==== AVAILABLE RECORDS ====

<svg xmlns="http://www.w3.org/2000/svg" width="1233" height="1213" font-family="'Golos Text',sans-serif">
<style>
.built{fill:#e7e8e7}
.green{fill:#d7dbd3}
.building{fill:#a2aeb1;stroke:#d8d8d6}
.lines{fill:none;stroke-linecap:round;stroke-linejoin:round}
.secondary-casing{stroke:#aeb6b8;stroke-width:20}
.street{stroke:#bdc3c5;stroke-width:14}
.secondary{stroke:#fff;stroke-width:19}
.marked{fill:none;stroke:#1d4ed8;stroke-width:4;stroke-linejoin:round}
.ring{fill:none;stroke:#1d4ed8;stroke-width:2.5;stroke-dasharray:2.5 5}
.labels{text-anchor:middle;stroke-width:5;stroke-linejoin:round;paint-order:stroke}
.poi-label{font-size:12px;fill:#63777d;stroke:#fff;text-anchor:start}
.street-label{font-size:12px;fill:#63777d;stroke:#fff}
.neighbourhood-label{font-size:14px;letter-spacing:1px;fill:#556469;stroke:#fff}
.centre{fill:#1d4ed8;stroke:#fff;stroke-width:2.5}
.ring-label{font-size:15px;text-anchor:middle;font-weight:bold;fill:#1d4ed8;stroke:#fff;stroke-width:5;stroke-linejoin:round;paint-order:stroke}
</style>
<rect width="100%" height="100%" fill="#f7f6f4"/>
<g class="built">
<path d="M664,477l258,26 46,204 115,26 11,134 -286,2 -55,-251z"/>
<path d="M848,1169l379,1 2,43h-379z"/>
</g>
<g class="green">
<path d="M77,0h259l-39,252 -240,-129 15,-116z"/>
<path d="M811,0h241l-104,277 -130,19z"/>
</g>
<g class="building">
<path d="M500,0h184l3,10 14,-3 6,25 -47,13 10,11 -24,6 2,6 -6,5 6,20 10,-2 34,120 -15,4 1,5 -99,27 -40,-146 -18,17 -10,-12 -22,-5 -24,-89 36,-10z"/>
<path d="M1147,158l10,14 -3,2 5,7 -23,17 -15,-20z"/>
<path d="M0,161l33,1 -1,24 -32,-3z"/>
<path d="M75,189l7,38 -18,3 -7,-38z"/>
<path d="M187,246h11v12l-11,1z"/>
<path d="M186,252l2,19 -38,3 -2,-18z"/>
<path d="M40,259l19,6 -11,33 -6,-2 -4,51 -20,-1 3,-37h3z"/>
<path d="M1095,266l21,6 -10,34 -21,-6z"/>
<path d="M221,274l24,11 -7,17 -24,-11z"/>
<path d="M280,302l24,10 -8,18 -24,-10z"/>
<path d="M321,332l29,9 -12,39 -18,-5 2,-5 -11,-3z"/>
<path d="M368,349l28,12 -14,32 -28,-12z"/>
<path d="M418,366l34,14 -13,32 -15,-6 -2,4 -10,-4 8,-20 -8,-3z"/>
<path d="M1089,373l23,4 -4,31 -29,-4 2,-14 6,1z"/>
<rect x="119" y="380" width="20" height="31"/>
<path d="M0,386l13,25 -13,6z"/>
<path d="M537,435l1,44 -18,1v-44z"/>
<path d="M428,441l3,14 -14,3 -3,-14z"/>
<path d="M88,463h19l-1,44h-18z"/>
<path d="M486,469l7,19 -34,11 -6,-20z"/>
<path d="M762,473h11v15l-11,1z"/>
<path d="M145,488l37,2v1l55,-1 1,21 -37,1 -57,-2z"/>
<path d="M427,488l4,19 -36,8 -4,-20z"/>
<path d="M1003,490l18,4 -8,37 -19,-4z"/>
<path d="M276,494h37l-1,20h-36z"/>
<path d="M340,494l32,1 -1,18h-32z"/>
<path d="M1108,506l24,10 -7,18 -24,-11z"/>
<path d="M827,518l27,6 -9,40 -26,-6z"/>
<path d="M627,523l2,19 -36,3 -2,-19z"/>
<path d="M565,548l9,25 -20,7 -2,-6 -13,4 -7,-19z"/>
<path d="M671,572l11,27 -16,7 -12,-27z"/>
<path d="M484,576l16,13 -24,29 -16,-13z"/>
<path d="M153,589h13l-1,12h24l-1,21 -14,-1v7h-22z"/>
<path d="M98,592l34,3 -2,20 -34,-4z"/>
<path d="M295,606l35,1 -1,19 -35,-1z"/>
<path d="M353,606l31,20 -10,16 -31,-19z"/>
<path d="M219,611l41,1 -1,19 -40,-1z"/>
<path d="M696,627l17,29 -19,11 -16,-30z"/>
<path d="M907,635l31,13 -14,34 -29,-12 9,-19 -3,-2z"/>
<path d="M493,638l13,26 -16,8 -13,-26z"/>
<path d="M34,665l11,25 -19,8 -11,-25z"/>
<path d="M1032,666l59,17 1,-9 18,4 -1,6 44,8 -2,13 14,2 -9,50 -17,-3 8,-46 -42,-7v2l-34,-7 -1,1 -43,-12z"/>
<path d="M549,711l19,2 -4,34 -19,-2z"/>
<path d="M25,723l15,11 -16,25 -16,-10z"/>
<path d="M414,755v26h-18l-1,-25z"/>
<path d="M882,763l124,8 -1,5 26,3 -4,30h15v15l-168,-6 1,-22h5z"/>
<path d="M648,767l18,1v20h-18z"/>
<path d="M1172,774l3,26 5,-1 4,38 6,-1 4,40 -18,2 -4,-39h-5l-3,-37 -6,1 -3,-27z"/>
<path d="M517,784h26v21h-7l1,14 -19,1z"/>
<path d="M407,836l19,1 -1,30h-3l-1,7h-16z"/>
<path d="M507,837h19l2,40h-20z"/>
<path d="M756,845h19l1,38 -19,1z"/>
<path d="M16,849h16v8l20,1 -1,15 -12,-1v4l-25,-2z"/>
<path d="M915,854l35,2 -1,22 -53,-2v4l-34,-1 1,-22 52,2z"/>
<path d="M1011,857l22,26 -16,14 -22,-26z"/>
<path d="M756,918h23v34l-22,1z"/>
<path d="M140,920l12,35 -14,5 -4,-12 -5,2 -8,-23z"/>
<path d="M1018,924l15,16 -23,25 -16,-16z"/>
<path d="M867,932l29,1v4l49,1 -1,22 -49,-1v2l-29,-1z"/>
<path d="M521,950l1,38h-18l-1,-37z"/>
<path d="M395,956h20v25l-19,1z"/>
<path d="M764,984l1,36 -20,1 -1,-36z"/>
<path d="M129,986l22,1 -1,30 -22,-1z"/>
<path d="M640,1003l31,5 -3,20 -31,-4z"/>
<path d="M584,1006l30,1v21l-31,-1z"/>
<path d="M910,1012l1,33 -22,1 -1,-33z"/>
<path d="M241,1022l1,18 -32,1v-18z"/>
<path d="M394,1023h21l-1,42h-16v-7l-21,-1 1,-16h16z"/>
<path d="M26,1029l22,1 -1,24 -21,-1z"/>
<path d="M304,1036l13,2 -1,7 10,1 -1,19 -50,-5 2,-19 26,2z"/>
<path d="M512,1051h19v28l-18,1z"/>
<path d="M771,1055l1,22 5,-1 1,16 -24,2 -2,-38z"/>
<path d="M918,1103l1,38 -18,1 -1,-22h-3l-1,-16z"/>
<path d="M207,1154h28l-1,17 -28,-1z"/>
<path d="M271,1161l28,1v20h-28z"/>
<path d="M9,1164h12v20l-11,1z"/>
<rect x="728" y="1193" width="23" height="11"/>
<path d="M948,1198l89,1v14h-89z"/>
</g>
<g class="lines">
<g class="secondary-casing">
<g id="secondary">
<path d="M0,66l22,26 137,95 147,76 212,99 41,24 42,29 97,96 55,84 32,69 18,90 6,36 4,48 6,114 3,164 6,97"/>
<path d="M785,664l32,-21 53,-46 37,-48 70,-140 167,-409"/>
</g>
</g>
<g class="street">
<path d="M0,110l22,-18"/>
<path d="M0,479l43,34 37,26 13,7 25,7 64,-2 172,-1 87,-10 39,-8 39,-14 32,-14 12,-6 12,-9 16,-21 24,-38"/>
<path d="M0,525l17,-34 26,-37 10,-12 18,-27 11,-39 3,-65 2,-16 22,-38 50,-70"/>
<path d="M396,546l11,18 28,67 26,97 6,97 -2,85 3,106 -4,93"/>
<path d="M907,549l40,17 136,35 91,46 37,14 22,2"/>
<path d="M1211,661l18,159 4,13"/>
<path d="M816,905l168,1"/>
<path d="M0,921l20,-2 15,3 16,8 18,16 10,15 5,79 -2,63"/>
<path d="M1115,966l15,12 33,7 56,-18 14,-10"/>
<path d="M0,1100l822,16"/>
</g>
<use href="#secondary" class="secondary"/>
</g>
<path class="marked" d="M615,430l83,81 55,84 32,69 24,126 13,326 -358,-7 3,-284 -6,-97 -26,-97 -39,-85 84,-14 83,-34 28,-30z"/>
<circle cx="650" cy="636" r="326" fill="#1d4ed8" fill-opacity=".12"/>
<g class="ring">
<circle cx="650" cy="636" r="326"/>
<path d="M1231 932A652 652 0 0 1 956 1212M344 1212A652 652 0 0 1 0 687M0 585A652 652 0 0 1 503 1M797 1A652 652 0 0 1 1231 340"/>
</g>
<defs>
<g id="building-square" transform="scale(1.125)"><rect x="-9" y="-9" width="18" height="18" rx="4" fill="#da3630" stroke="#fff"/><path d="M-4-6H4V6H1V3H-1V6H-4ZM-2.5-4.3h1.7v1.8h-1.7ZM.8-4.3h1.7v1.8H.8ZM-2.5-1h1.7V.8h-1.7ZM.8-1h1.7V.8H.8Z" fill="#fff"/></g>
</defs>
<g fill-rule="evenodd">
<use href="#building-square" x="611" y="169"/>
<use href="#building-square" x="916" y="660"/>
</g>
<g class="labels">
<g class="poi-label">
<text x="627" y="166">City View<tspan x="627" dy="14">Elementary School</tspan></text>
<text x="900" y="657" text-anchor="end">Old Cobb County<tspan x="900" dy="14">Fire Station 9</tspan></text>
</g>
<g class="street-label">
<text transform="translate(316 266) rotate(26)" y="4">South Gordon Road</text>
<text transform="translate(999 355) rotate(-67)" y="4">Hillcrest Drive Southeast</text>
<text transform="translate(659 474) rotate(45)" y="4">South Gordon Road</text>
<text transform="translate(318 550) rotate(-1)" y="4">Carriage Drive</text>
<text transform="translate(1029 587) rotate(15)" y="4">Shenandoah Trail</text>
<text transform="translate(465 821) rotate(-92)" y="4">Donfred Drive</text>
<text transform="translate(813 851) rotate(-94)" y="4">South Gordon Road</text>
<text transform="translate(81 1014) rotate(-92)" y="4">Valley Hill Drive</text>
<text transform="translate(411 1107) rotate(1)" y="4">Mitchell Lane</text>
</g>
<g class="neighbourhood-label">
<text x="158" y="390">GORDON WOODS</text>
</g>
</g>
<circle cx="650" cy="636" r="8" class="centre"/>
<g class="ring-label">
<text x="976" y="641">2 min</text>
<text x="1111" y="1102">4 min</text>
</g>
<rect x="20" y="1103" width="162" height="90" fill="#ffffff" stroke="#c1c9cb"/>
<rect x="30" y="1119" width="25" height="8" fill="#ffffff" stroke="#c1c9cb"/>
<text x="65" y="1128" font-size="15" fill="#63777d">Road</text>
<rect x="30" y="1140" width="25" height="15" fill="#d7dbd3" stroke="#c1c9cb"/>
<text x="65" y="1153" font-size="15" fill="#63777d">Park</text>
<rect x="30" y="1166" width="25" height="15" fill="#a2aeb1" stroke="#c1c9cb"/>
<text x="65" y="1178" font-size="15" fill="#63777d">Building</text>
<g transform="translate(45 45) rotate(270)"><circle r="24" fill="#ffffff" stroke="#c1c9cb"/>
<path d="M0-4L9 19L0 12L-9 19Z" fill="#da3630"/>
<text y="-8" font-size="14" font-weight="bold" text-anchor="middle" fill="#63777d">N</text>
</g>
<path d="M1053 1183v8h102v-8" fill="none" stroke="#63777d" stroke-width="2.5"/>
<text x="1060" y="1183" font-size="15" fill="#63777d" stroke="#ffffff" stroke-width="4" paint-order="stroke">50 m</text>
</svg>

====

**PROBLEM DETAILS:**
Going through the entries, return every line holding the word "lines".

**RESPONSE BOX:**
.lines{fill:none;stroke-linecap:round;stroke-linejoin:round}
<g class="lines">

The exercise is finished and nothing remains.